We indeed cannot interpret without taking into account questions of context. That is vital, one of what I would identify as four essentials in reading scripture well. But the idea that our understanding of sexuality in the modern world is without precedent flies in the face of the evidence (that settled same-sex attraction and faithful same sex relationships were known in the ancient world) and against the claim of queer theorists that there have always been gay people in society.

And there is no denying that different biblical texts, on first reading, appear to be in tension with one another on key issues of violence, slavery, the role of women—and, of course, Torah obedience. The question is: what is the nature of this tension? Is it to do with different cultural and contextual issues, or do these tensions arise from irreconcilable contradiction? In each of these contested issues, different texts at first appear to be in tension with one another as they refer to the subject directly. We do not have to reach for unrelated texts in order to counter the overall picture that Scripture offers.

But here is the irony: whilst Brueggemann claims that ‘the Bible does not speak with a single voice on any topic’, the subject of same-sex sexual activity is the one issue on which the Bible does indeed appear to ‘speak with a single voice’ [my emphais]. Humanity is created male and female, in the image of God, and sexual union between a man and a woman is depicted as a reflection of that creation pattern. The Levitical rejection of same-sex sexual activity appears to be drawing on that account, and both Paul and Jesus refer to it explicitly, Jesus in his understanding of marriage, and Paul specifically in his rejection of same-sex sex, citing creation in Romans 1, and the Levitical code in 1 Cor 6.9 and 1 Tim 1.9. [For a beautiful and thorough exegesis of Jesus teaching on sexuality, which directly speaks to these issues watch this Youtube video].

So perhaps the most helpful thing that Brueggemann does for us in his article is to highlight that the debate about sexuality in the church today is, at heart, a debate about Scripture. Can we trust Scripture to speak the truth of God to us? Is Scripture ‘God’s word written’ which has a essential theological coherence (Article XX in the XXXIX Articles of Religion), or is it an amalgam of God’s good news to us mixed with sinful, even repugnant, human ideas, so that we need to select the one from the other, rescuing gospel gold from biblical dross?

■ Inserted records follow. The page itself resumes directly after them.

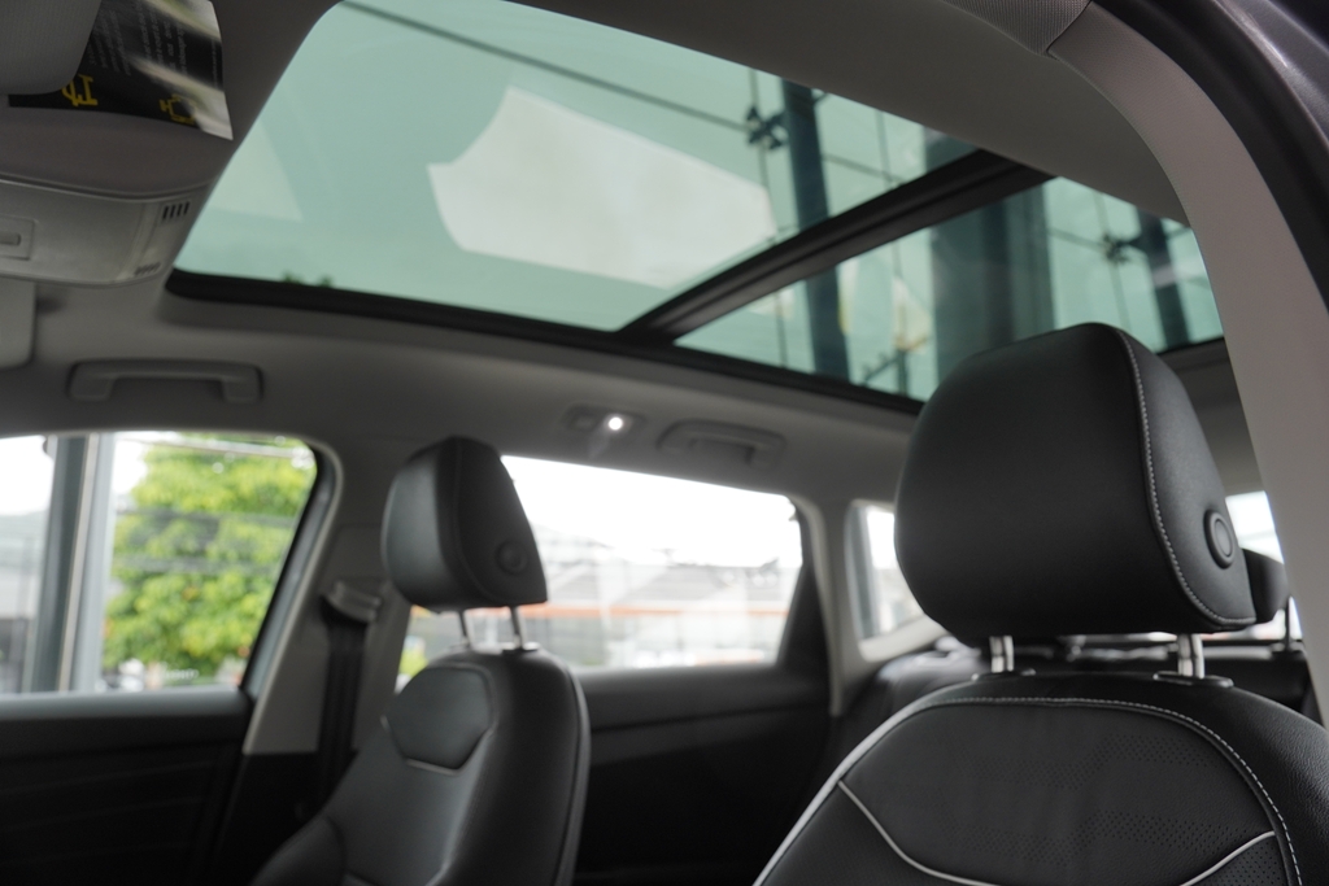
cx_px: 664
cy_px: 443
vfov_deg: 45.7
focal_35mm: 28
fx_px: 1052
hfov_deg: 64.5
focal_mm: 19
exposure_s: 1/160
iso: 250
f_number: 4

As Wolfhart Pannenberg has commented:

"Here lies the boundary of a Christian church that knows itself to be bound by the authority of Scripture. Those who urge the church to change the norm of its teaching on this matter must know that they are promoting schism. If a church were to let itself be pushed to the point where it ceased to treat homosexual activity as a departure from the biblical norm, and recognized homosexual unions as a personal partnership of love equivalent to marriage, such a church would stand no longer on biblical ground but against the unequivocal witness of Scripture. A church that took this step would cease to be the one, holy, catholic, and apostolic church."

We do indeed need to hold up a big sign of ‘Welcome!’ to all, regardless of sex, race, sexuality or situation. But it is a Welcome to follow the demanding path of life to which Jesus calls us [my emphasis]."



Comments

  1. I'm grateful you've done the work of sifting Breuggemann and his lackeys through Paul-- I no longer have the patience for it (not that I ever did, not all that much, anyway). Thanks!